Seventy-five years on : an ethnographic exploration of oral histories on the atomic bombing of Hiroshima. (2021)
Type of ContentTheses / Dissertations
Degree NameMaster of Arts
PublisherUniversity of Canterbury
This thesis explores the human experiences of the atomic bombing of Hiroshima since August 6th, 1945. Employing ethnographic approaches of participant observation, fieldwork, and narrative analysis, narrative accounts of thirteen research participants within cultural settings were examined. This exploratory research attempts to build on awareness and understandings of survivor’s experiences.
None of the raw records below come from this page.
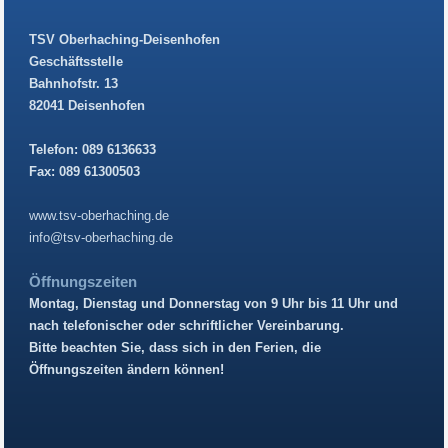
TSV Oberhaching-Deisenhofen
Geschäftsstelle
Bahnhofstr. 13
82041 Deisenhofen
Telefon: 089 6136633
Fax: 089 61300503
www.tsv-oberhaching.de
info@tsv-oberhaching.de
Öffnungszeiten
Montag, Dienstag und Donnerstag von 9 Uhr bis 11 Uhr und
nach telefonischer oder schriftlicher Vereinbarung.
Bitte beachten Sie, dass sich in den Ferien, die
Öffnungszeiten ändern können!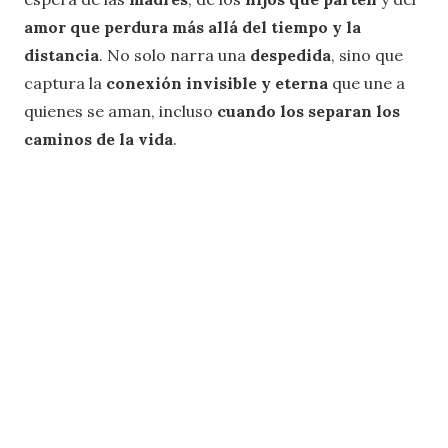
amor que perdura más allá del tiempo y la
distancia
. No solo narra una
despedida
, sino que
captura la
conexión invisible y eterna
que une a
quienes se aman, incluso
cuando los separan los
caminos de la vida
.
Findings suggest survivors of the atomic bombing have faced trauma, silence, physical injury, and social discrimination, amongst other impacts. Over time, responses towards hibakusha [a person affected by the atomic bombing/s of Hiroshima/Nagasaki, or its radioactivity] and nuclear weapons have changed. Memory of the event is considered throughout this research, as seventy-five years has passed since the indiscriminate atomic bombings by the United States against Japan. Research findings reveal the different perspectives and understandings held by individuals of the same event. This thesis argues that collection of narratives on human experiences of the atomic bombing of Hiroshima provides an important contribution to our understanding of the event, and its past, present, and future impacts and implications.